En conclusion, pikouah nefech et qidouch hachem se font pendant. Prescriptions opposées marquant deux principes essentiels : importance de la vie d'un côté, sainteté de la loi de l'autre. Il ne faut pas tout confondre et encore moins inverser les termes. Importance de la vie et sainteté de la loi sont des principes antagonistes. Ces principes doivent être maintenus tous deux mais se concrétisent dans des situations différentes.
Surtout, il faut se garder du contresens consistant à déclarer la vie sainte. Ni dans la Bible, ni dans le Talmud, on ne trouvera la notion de vie associée à celle de sainteté. La sainteté caractérise avant tout le divin ; un lieu, un temps, un peuple, un homme peuvent également être qualifiés de ``saints''. La vie ne l'est jamais. Pas plus que tout ce qui a trait à la ``persévérance dans l'être'', force, richesse, puissance, conquête ou guerre. La sainteté vient d'ailleurs.
L'argent et les biens matériels ont de l'importance et de la valeur, il est interdit des les détruire inutilement, mais ils n'ont pas de sainteté. Il en est de même de la vie.
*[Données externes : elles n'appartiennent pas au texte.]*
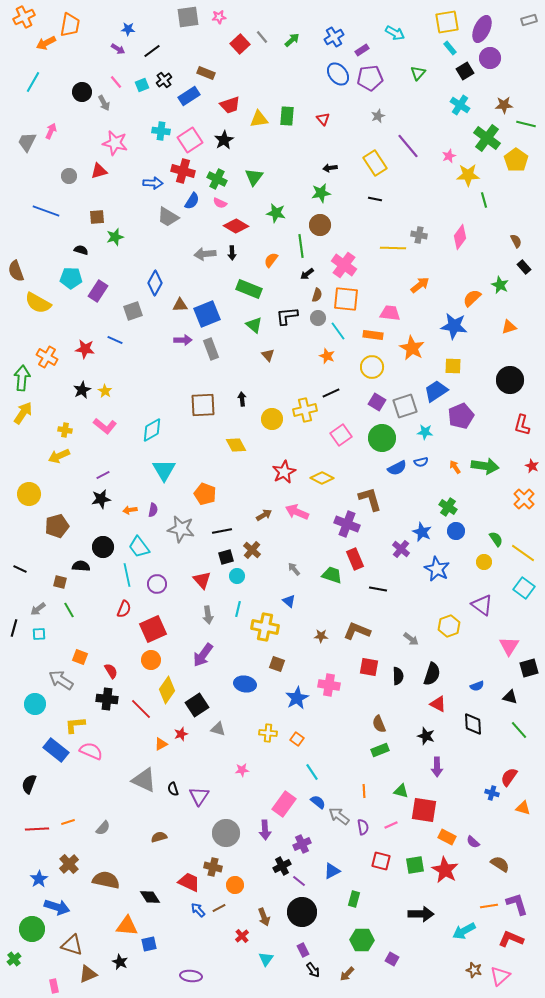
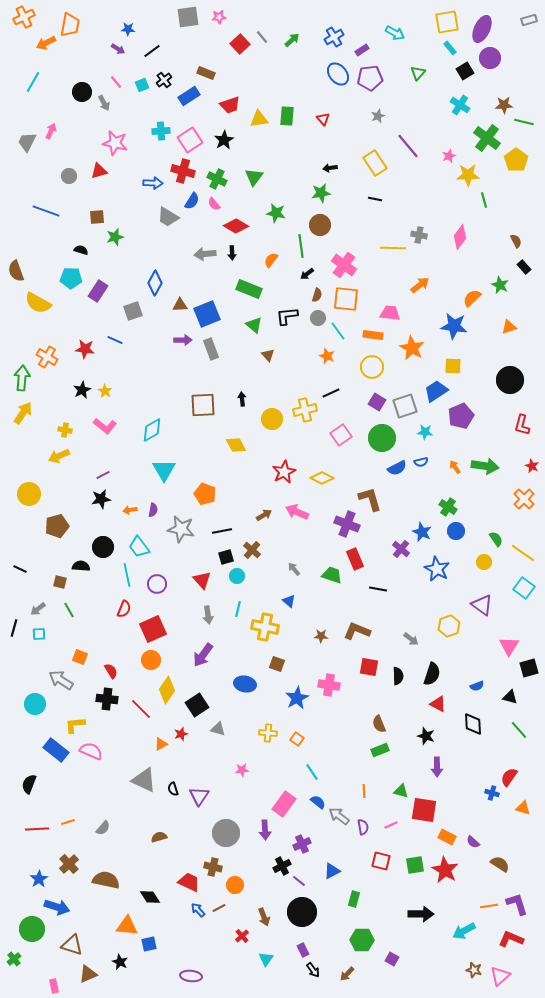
green line at (526, 124): moved 2 px left, 2 px up
cyan cross at (161, 131): rotated 12 degrees counterclockwise
pink semicircle at (220, 203): moved 6 px left, 1 px down; rotated 24 degrees clockwise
Elle surpasse certainement en prix tous les autres biens, mais cela ne lui confère pas pour autant de caractère de sainteté. Parler de sanctification de la vie, de qidouch hahaïm est une contradiction dans les termes. La vie est importante, il faut y veiller, la soigner, la protéger, mais elle n'est pas sainte. On la sauve mais on ne la vénère pas.